Avi Slama [BCOMM(HONS)/87]
Tel Aviv, Israel (pop: 432,892)
He owns an apartment, hostel and hotel in Israel’s second largest city and for more than two decades ran a popular 1,200-seat beach restaurant—called La Mer—on its Mediterranean coastline. Avi grew up there and after serving in the Israel Defense Forces, went exploring in Canada. He studied accounting, met his wife, and started a family in his new home before finding his way back to what’s known as the Miami of the Middle East.
You know, there is a lot of energy in Tel Aviv. There is young energy. I don’t know how to explain it. It’s special. It’s different.
I’m more like a fish in the sea, living here.
A lot of people like to travel after serving in the army, to get some air—some space—so I came to Canada. I landed in Montreal. It was December. It was frozen so I went back to the airport and found out Vancouver was the warmer place and moved there the next day.
I started to work and travel [across Canada]. I bought myself a little truck and I would stop in every town and city. It was just to feel the freedom. To answer to nothing. I ended up in Winnipeg.

§ Data provided
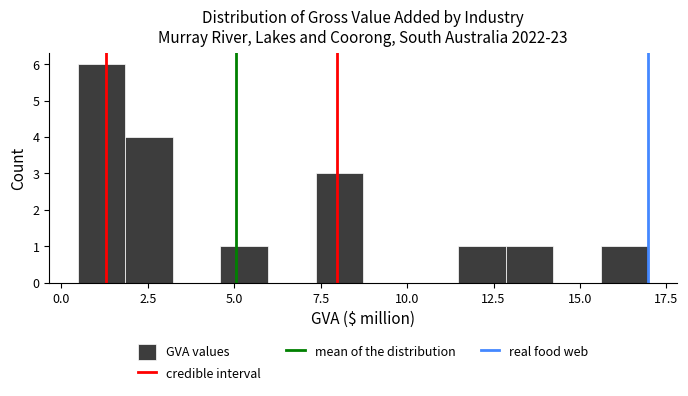

Around what value on the x-axis is the tallest bar? Give the approximate position of its centre, as read against the axis.

1.0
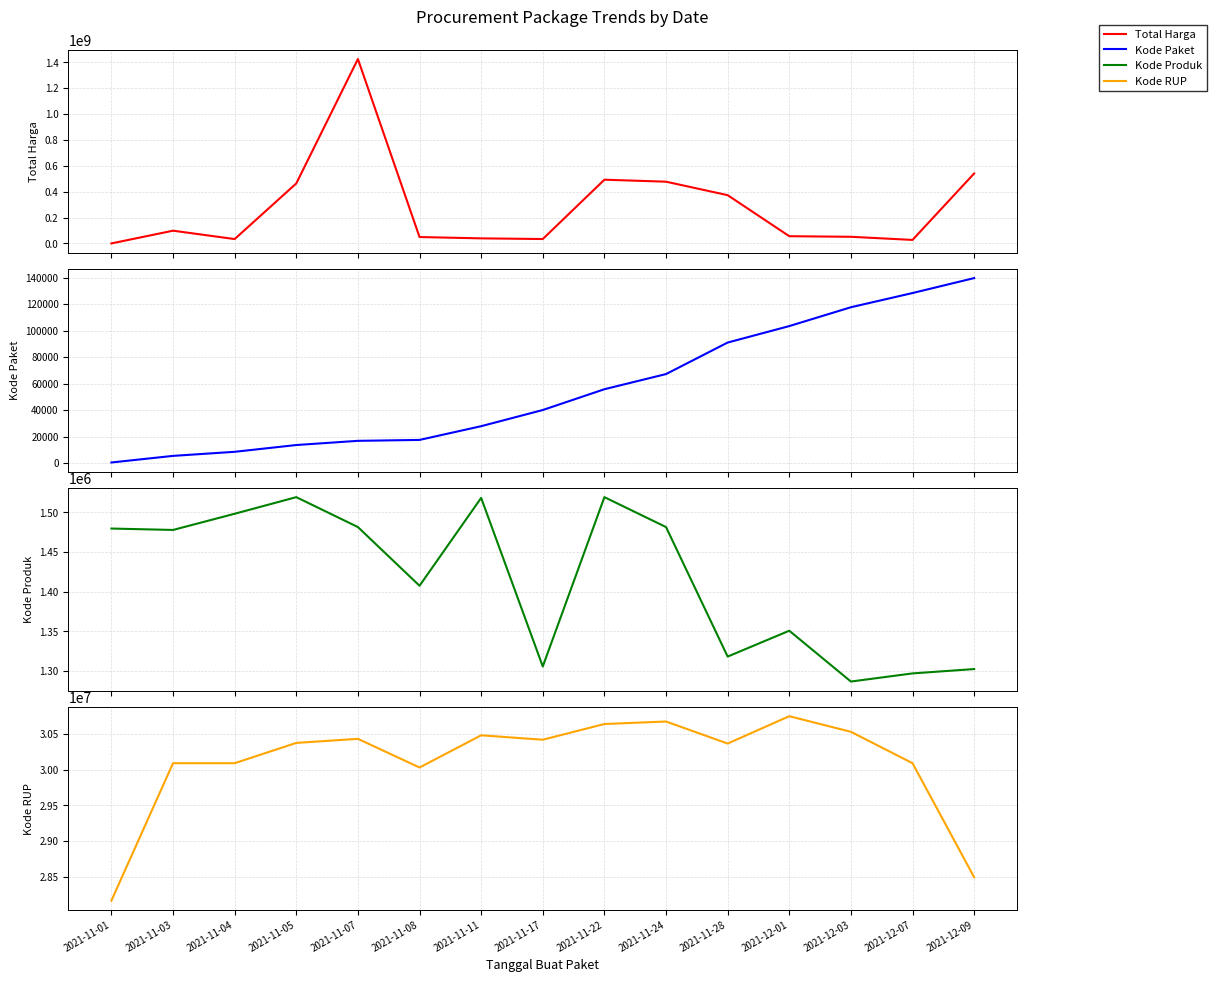

What is the sum of all Kode Produk values?

21245140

§ What the task asks
Pick up the profile of Avi Slama that comes before the data and continue it from its final sentence, keeping his first-person voice.

§ Answer box
The U of M is where I met my wife; she was in political sciences. I had to work while going to school. One of my jobs was a teacher’s assistant in Judaic Studies. A girl came to me and wanted me to help her with one of the topics. There were study halls—I used to go on Sundays to study. I told her I would be there and I would help her. [She] and her friend came in, and the friend was my wife.
When my wife finished her Bachelor of Law in Windsor, I remember seeing a nature program on the television about the Judaean Mountains. I saw the light and the sun and I said to her, “I have to go back.”
I used to have a big beach restaurant—it was fun. Like with every business, you need luck and to like what you do.
I’m very much into Jewish mystical wisdom, that everything is deterministic. I’m guided by God or this universe and just whatever happens will happen and just let it be. We are just a little boat in the sea and we go where the sea wants us to go.
I really believe that every bad thing you go through, it’s for a very good reason, and as you get older, you realize that more and more. You can see things from a higher point of view.
Some people need a lot of attention, and some people don’t. I’m the don’t. I guess I had good attention from my mom when I was young. She gave us everything she had, which was not much, but it was all she had.
My father was a butcher in a meat store, and then he worked at a textile factory. I grew up in a town up north, Qiryat Shmona, and we would hear rockets all the time. When you see rockets in the night, you think the lights are coming to you. There was a lot of conflict, but this is part of the story here. This is part of life.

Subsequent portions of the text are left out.